[[ Exercise materials, beginning ]]

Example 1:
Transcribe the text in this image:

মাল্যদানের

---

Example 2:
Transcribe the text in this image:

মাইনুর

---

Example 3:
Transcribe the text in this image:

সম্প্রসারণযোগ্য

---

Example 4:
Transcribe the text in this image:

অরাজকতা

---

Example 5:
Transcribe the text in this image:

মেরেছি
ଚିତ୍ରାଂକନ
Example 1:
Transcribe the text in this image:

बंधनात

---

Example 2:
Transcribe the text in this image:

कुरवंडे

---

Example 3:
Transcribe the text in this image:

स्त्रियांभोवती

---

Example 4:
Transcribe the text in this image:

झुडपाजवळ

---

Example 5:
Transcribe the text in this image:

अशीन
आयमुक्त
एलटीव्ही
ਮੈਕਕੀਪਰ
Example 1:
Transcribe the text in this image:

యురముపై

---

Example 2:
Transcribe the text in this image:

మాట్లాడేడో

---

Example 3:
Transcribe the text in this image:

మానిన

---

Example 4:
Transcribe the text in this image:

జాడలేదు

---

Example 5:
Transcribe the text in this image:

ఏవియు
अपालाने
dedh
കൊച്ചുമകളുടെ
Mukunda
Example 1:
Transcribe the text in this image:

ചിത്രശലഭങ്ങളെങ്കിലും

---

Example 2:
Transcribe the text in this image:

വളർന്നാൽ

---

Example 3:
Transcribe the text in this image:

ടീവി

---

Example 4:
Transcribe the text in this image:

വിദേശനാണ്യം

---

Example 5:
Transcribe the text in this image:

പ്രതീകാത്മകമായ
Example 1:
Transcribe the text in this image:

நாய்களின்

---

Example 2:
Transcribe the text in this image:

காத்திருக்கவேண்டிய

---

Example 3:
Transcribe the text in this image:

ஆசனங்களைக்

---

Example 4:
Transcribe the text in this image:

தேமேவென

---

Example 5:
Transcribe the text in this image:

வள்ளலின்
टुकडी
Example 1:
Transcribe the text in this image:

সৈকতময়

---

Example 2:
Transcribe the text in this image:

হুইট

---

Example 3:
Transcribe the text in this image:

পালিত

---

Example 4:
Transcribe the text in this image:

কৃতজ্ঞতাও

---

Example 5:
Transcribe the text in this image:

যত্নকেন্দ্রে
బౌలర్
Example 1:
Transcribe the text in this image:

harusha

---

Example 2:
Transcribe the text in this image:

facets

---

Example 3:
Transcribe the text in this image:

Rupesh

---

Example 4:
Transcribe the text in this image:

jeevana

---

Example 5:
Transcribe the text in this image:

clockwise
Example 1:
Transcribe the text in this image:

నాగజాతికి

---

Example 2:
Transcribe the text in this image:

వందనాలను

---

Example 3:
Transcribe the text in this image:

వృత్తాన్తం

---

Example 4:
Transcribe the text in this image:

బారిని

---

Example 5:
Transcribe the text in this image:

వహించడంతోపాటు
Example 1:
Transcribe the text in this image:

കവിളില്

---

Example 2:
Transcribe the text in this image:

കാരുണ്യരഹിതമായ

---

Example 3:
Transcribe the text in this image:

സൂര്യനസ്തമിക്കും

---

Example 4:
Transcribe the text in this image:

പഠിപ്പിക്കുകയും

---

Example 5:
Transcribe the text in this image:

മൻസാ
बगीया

[[ Exercise materials, end ]]

Output the complete data verbatim.

■ Problem solution ■
Example 1:
Transcribe the text in this image:

মাল্যদানের

---

Example 2:
Transcribe the text in this image:

মাইনুর

---

Example 3:
Transcribe the text in this image:

সম্প্রসারণযোগ্য

---

Example 4:
Transcribe the text in this image:

অরাজকতা

---

Example 5:
Transcribe the text in this image:

মেরেছি
ଚିତ୍ରାଂକନ
Example 1:
Transcribe the text in this image:

बंधनात

---

Example 2:
Transcribe the text in this image:

कुरवंडे

---

Example 3:
Transcribe the text in this image:

स्त्रियांभोवती

---

Example 4:
Transcribe the text in this image:

झुडपाजवळ

---

Example 5:
Transcribe the text in this image:

अशीन
आयमुक्त
एलटीव्ही
ਮੈਕਕੀਪਰ
Example 1:
Transcribe the text in this image:

యురముపై

---

Example 2:
Transcribe the text in this image:

మాట్లాడేడో

---

Example 3:
Transcribe the text in this image:

మానిన

---

Example 4:
Transcribe the text in this image:

జాడలేదు

---

Example 5:
Transcribe the text in this image:

ఏవియు
अपालाने
dedh
കൊച്ചുമകളുടെ
Mukunda
Example 1:
Transcribe the text in this image:

ചിത്രശലഭങ്ങളെങ്കിലും

---

Example 2:
Transcribe the text in this image:

വളർന്നാൽ

---

Example 3:
Transcribe the text in this image:

ടീവി

---

Example 4:
Transcribe the text in this image:

വിദേശനാണ്യം

---

Example 5:
Transcribe the text in this image:

പ്രതീകാത്മകമായ
Example 1:
Transcribe the text in this image:

நாய்களின்

---

Example 2:
Transcribe the text in this image:

காத்திருக்கவேண்டிய

---

Example 3:
Transcribe the text in this image:

ஆசனங்களைக்

---

Example 4:
Transcribe the text in this image:

தேமேவென

---

Example 5:
Transcribe the text in this image:

வள்ளலின்
टुकडी
Example 1:
Transcribe the text in this image:

সৈকতময়

---

Example 2:
Transcribe the text in this image:

হুইট

---

Example 3:
Transcribe the text in this image:

পালিত

---

Example 4:
Transcribe the text in this image:

কৃতজ্ঞতাও

---

Example 5:
Transcribe the text in this image:

যত্নকেন্দ্রে
బౌలర్
Example 1:
Transcribe the text in this image:

harusha

---

Example 2:
Transcribe the text in this image:

facets

---

Example 3:
Transcribe the text in this image:

Rupesh

---

Example 4:
Transcribe the text in this image:

jeevana

---

Example 5:
Transcribe the text in this image:

clockwise
Example 1:
Transcribe the text in this image:

నాగజాతికి

---

Example 2:
Transcribe the text in this image:

వందనాలను

---

Example 3:
Transcribe the text in this image:

వృత్తాన్తం

---

Example 4:
Transcribe the text in this image:

బారిని

---

Example 5:
Transcribe the text in this image:

వహించడంతోపాటు
Example 1:
Transcribe the text in this image:

കവിളില്

---

Example 2:
Transcribe the text in this image:

കാരുണ്യരഹിതമായ

---

Example 3:
Transcribe the text in this image:

സൂര്യനസ്തമിക്കും

---

Example 4:
Transcribe the text in this image:

പഠിപ്പിക്കുകയും

---

Example 5:
Transcribe the text in this image:

മൻസാ
बगीया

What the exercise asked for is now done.